A letter requesting a title and summary for the proposed initiative was signed by James C. Harrison, and was received by the Attorney General of California's office on April 1, 2011.

The initiative would have constrained future growth of the California state budget by requiring offsetting revenue increases or budget cuts for any legislation that would cost more than $25 million in a year.[1]

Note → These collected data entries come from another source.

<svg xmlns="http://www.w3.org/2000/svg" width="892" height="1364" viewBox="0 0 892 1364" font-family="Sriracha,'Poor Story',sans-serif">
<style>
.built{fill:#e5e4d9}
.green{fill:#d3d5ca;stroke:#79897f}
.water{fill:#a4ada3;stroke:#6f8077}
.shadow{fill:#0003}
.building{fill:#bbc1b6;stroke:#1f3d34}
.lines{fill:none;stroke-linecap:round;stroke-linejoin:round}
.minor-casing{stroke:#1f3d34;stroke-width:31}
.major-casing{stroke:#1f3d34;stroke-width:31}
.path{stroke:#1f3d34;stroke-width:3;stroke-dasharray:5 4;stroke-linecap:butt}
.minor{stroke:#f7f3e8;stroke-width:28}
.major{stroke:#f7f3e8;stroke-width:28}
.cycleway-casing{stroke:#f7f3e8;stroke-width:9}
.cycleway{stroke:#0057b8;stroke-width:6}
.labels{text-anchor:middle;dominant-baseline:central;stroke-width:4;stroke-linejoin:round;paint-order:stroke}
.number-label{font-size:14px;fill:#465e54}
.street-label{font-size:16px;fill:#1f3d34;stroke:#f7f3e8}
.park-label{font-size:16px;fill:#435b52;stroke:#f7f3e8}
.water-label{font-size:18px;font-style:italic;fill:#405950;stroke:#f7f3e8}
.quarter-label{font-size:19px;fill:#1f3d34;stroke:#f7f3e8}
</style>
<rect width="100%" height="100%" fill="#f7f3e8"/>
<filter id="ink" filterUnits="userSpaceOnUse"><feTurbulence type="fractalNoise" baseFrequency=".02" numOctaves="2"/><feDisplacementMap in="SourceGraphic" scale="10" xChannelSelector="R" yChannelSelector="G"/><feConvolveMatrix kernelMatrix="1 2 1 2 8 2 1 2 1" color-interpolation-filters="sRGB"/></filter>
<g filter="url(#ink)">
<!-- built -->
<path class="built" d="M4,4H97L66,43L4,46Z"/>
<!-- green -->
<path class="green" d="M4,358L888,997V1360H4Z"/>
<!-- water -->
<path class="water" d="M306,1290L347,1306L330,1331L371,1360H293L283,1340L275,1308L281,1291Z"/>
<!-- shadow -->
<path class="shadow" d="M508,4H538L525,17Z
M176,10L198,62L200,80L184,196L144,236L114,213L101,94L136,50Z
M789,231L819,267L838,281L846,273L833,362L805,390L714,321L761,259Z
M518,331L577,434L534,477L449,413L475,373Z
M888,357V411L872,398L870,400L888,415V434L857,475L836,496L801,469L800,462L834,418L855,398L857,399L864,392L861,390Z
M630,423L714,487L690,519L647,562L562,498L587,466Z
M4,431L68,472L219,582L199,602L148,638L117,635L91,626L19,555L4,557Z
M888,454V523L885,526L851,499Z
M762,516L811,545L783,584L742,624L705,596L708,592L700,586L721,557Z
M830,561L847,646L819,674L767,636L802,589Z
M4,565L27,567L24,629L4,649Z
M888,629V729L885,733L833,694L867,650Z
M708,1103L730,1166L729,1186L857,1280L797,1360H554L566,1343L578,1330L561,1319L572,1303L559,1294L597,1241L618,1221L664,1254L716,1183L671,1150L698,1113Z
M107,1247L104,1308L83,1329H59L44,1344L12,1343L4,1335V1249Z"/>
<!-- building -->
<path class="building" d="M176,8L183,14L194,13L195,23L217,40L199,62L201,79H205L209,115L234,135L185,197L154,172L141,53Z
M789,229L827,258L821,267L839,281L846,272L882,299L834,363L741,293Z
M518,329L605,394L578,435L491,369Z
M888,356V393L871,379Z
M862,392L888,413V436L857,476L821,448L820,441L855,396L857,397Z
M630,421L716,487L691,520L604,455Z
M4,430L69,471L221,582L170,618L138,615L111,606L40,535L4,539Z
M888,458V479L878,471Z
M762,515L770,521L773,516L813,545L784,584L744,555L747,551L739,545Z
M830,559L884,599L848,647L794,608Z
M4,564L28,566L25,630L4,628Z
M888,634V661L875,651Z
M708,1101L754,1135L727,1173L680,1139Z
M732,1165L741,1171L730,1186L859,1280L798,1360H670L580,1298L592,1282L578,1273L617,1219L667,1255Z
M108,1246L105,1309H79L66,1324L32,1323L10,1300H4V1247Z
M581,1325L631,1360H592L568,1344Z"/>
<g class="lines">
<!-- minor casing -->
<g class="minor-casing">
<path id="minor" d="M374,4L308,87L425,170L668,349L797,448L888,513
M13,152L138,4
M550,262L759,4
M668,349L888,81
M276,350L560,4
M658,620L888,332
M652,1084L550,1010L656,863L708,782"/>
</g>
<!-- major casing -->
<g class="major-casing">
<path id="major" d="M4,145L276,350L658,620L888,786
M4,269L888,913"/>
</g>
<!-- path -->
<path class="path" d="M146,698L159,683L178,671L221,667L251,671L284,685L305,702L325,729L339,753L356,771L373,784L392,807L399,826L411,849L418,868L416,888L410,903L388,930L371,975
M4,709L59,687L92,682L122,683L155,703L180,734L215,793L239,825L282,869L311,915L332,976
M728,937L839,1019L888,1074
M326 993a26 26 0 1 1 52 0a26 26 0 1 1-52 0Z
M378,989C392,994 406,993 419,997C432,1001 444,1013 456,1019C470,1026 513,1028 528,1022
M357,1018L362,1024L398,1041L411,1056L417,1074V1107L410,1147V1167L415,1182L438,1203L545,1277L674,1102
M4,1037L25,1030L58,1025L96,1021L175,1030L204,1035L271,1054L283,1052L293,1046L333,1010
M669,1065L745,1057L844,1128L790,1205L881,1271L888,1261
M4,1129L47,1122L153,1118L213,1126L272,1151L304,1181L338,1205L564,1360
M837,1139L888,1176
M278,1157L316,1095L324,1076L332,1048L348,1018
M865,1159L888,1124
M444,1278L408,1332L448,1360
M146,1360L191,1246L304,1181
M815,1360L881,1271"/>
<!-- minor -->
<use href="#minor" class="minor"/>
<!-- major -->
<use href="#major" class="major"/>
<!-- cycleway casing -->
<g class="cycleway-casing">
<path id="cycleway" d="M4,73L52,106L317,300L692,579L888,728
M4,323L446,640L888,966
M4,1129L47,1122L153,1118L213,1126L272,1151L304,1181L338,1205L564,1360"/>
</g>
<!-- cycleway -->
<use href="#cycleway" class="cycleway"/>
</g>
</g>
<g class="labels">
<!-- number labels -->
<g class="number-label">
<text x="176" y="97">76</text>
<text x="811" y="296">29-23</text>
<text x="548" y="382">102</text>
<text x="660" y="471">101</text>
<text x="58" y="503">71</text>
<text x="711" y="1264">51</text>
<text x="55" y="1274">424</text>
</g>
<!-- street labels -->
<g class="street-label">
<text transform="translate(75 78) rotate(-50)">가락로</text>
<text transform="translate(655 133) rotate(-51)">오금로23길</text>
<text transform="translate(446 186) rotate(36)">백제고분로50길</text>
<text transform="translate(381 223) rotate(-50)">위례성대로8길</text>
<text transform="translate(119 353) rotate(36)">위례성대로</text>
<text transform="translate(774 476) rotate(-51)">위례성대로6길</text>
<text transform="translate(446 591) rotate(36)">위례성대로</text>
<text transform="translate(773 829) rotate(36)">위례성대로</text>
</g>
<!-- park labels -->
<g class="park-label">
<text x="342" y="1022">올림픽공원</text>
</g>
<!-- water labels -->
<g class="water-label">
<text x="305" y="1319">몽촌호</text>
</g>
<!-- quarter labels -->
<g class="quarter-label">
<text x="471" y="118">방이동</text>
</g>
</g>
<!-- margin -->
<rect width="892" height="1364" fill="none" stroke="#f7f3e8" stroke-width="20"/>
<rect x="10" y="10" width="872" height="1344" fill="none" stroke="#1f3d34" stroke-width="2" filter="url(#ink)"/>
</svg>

It would also have established a two-year budget cycle, with five-year fiscal projections.[2]

Text of measure

See also: Ballot titles, summaries and fiscal statements for California's 2012 ballot propositions

Ballot title

State Budget. Initiative Constitutional Amendment.

Official summary

Any statute, state budget, or legislative constitutional change that decreases state revenues or increases state program or agency costs by $25 million or more in a fiscal year must include offsetting revenues or spending cuts. Establishes a two-year budget cycle, with five-year fiscal projections. Permits the Governor to cut the budget midyear when a fiscal crisis has been declared and Legislature fails to act. Requires the budget bill to be in print three days before its adoption. Requires state program performance reviews.[3]

Fiscal impact

(This is a summary of the initiative's estimated "fiscal impact on state and local government" prepared by the California Legislative Analyst's Office and the Director of Finance.)

Increases in state spending -- potentially tens of millions of dollars per year -- to administer new budgeting process requirements. Potentially significant, but unknown, fiscal effects for the state and local governments affected by state budgetary decisions.[3]